A ignorância é a ausência de escolaridade? Falta de Universidade? De escola básica? O que definiu FHC – o príncipe da sociologia (o conhecimento esnobe que entroniza e silencia os poderes da riqueza e oprime os pobres)? Como o ex-operário era chamado?? Ignorante!! Não falava com correção a língua pátria!! Faltava-lhe a Universidade!! Mas muito conhecia das artes do poder de Estado (das artes da conciliação que lá põem um soberbo soberano)!! A ignorância é escolaridade rebaixada associada a uma confortável posição de classe e à malandragem que vai produzindo as Bestas? Mas não é a ignorância, aquela proclamada liberdade do tipo brasileiro de ser como ele culturalmente é, que leva às elites a sonharem com a educação dos filhos no estrangeiro e a moradia fora do Brasil, para descontaminar-se do “tipo” indesejado que “nós” (em extrema diversidade) somos?? Aquela que se vende (sem rodeios e disfarces) aos encantos do Império em decadência, entoando-lhe hinos?

 

Em tempo: sem chance de imputar esta conta à vaga e vasta (abstrata) "esquerda"! Justamente, foi a associação da ignorância com a maldade que apagou o segmento que defendeu teoria social cientificamente desenvolvida de caráter materialista e dialético, interessada pelas determinações objetivas, pela contradição da luta de interesses de classe divergentes, pelo movimento da luta de classes no tempo, pelas mudanças na correlação de forças. A maldade usou da ignorância e empurrou para o escanteio, o assédio e a tortura aqueles que defenderam esta formação.

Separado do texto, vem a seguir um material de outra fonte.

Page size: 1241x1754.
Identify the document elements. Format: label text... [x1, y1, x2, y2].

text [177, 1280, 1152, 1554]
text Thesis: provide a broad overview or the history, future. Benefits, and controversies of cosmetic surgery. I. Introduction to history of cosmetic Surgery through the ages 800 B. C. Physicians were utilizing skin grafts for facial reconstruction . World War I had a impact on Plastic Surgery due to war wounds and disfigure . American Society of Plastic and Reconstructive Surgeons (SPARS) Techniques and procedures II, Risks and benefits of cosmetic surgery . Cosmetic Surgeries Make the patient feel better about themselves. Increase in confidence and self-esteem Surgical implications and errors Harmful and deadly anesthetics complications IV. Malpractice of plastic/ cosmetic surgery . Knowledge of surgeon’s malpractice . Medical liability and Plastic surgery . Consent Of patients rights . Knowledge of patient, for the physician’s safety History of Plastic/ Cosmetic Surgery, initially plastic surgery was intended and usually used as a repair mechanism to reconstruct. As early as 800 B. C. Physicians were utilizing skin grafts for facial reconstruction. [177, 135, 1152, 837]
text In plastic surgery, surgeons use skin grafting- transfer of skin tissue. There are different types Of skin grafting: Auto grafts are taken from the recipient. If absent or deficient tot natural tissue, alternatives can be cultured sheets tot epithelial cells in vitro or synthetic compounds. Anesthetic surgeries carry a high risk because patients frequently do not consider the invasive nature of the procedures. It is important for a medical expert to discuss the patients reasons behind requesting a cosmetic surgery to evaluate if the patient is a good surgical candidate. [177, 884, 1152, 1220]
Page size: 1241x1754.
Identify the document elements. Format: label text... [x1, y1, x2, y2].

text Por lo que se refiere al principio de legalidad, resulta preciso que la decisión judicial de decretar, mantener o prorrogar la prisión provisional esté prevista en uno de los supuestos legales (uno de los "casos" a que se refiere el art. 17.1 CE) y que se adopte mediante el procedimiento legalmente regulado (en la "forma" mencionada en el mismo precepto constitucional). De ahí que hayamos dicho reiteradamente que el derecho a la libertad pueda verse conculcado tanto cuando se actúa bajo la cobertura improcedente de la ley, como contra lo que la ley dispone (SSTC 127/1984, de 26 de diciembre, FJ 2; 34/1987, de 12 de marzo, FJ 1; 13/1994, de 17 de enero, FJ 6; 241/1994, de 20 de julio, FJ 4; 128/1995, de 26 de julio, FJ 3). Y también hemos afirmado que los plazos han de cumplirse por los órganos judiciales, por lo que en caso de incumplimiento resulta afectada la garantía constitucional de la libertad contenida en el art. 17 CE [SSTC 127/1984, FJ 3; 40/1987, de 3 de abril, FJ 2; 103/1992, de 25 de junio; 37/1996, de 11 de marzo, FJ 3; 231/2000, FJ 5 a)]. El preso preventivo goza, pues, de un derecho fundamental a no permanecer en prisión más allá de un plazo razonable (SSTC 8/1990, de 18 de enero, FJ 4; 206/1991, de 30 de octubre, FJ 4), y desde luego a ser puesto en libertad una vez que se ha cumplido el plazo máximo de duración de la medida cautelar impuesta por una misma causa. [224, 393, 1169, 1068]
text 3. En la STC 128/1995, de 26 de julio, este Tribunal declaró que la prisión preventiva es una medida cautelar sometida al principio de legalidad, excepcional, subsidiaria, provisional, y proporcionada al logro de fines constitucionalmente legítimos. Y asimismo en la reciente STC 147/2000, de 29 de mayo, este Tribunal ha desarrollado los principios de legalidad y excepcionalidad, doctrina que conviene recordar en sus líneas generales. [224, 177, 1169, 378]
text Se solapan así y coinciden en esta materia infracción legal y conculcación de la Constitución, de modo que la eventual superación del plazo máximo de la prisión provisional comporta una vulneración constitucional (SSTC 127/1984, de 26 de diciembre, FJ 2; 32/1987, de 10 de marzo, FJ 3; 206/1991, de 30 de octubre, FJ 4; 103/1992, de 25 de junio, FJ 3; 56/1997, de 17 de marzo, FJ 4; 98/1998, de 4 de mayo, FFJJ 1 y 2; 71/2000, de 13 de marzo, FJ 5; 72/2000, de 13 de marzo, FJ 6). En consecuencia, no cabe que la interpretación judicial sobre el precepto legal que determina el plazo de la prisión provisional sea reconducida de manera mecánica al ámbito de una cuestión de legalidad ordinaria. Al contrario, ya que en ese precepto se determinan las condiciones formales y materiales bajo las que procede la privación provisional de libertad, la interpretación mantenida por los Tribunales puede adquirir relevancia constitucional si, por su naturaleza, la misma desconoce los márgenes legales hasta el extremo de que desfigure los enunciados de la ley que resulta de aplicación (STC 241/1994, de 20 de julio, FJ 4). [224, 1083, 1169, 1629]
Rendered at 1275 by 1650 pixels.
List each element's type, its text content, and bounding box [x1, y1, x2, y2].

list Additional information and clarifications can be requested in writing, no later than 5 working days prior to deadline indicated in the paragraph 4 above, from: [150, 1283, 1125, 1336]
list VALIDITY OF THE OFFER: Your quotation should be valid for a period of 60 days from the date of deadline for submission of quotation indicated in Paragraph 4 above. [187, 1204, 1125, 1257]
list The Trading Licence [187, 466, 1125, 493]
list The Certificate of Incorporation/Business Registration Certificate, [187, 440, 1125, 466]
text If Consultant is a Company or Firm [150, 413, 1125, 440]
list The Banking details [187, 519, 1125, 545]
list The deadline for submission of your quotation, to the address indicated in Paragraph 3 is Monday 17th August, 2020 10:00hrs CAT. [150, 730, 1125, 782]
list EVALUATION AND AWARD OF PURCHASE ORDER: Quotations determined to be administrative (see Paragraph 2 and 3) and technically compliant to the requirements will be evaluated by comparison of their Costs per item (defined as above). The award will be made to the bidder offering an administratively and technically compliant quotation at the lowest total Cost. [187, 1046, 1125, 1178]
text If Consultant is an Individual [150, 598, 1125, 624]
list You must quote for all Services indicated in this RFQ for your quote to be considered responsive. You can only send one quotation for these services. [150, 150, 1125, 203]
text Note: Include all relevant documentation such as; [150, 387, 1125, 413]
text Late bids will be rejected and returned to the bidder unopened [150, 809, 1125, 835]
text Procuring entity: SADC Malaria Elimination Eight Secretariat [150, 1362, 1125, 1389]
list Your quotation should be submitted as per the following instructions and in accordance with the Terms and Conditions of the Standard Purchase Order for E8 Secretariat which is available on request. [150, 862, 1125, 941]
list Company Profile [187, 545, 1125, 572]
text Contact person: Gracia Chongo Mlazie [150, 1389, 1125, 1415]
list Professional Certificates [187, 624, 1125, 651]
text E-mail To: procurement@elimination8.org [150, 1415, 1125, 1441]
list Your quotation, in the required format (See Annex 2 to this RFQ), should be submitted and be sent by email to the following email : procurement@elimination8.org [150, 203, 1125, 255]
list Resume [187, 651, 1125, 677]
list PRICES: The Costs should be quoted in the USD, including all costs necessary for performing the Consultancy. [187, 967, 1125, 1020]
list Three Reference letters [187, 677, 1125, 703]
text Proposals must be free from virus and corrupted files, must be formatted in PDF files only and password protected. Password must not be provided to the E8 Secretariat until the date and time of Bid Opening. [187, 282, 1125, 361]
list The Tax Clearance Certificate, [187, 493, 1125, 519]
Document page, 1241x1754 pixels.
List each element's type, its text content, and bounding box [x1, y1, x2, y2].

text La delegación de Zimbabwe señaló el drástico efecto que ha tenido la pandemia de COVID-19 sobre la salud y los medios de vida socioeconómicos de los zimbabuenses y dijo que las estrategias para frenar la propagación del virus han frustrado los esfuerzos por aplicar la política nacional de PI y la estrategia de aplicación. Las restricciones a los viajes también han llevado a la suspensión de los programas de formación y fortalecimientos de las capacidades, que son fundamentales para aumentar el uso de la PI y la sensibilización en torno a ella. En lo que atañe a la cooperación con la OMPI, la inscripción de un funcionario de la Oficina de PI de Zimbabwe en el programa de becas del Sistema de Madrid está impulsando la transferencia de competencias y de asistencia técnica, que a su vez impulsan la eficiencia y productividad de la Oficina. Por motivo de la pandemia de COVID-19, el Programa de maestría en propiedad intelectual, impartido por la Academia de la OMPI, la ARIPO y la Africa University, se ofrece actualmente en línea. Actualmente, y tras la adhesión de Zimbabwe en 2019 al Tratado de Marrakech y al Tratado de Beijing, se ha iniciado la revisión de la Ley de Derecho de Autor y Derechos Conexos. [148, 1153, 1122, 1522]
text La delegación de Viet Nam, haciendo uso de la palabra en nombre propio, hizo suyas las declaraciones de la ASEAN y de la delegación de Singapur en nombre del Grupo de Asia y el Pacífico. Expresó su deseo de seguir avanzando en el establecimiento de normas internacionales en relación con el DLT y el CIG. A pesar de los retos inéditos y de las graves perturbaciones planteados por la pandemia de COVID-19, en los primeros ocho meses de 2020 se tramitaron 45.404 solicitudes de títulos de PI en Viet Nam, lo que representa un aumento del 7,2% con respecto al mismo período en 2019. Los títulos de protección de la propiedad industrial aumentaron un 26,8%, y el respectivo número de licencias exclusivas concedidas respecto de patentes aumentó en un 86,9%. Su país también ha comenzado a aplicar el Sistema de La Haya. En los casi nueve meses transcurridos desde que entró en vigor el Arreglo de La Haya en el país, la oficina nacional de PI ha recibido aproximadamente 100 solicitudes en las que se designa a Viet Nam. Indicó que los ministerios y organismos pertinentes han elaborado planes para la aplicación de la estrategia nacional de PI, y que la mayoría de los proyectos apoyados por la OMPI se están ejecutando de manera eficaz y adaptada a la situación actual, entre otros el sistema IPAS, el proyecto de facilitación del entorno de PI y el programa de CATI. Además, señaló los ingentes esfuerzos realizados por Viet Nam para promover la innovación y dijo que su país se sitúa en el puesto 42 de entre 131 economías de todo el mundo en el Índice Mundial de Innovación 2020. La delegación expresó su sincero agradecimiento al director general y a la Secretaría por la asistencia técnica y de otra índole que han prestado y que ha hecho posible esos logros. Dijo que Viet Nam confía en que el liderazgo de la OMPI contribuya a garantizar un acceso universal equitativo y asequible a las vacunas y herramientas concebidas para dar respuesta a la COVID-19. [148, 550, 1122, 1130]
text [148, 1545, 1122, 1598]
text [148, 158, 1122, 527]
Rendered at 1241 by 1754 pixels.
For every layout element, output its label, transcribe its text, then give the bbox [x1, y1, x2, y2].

Ignorância? Múltiplas são as tuas faces!! Verbete dos mais utilizados para "xingar" o presidente do diverso Brasil que o inclui, efetivamente, como criatura!! Utilizado também para xingar o povo que o elegeu (a ignorância que se aliou com a maldade)!! Estamos dizendo com todas as letras que esta "ignorância" não cabe!! Vamos ter que dizer como ultrapassar esta ignorância e convencê-la quanto às vantagens de apartar-se da maldade! O problema é que vamos ter que nos sustentar em tudo aquilo que foi negado à ignorância conhecer para dizer fora amizade da ignorância com a maldade! Fora maldade que produz a ignorância!!

Aí, é claro que a experiência de classe pesa muito!!

Mas um horizonte que ultrapasse os primeiros 15 anos do século 21 ajuda bastante!!